- _Instructions to follow_
Exclude the pictures; give every entry again exactly as written.

[Dataset entries]

# # # # # # #

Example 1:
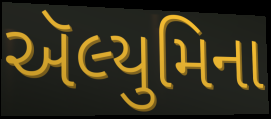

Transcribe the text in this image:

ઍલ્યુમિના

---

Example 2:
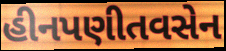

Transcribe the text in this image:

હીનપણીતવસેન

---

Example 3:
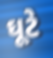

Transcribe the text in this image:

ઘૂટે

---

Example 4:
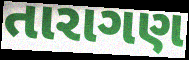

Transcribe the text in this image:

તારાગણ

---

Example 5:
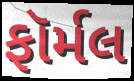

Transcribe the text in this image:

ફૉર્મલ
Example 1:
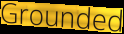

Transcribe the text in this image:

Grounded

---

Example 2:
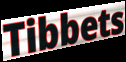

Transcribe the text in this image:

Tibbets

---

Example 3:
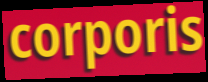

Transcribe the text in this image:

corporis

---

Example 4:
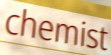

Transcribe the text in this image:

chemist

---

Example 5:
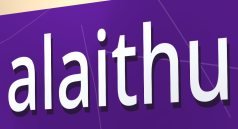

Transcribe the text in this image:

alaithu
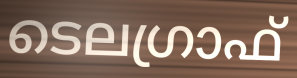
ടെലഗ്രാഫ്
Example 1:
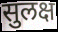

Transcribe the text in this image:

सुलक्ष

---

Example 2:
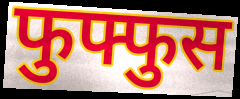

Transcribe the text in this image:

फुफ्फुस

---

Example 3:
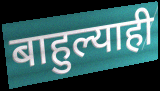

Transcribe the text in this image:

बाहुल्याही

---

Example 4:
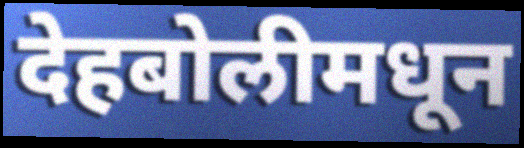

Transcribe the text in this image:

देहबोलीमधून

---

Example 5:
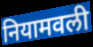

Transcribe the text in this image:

# # # # # # #

- _Answer to this task_
Example 1:

Transcribe the text in this image:

ઍલ્યુમિના

---

Example 2:

Transcribe the text in this image:

હીનપણીતવસેન

---

Example 3:

Transcribe the text in this image:

ઘૂટે

---

Example 4:

Transcribe the text in this image:

તારાગણ

---

Example 5:

Transcribe the text in this image:

ફૉર્મલ
Example 1:

Transcribe the text in this image:

Grounded

---

Example 2:

Transcribe the text in this image:

Tibbets

---

Example 3:

Transcribe the text in this image:

corporis

---

Example 4:

Transcribe the text in this image:

chemist

---

Example 5:

Transcribe the text in this image:

alaithu
ടെലഗ്രാഫ്
Example 1:

Transcribe the text in this image:

सुलक्ष

---

Example 2:

Transcribe the text in this image:

फुफ्फुस

---

Example 3:

Transcribe the text in this image:

बाहुल्याही

---

Example 4:

Transcribe the text in this image:

देहबोलीमधून

---

Example 5:

Transcribe the text in this image:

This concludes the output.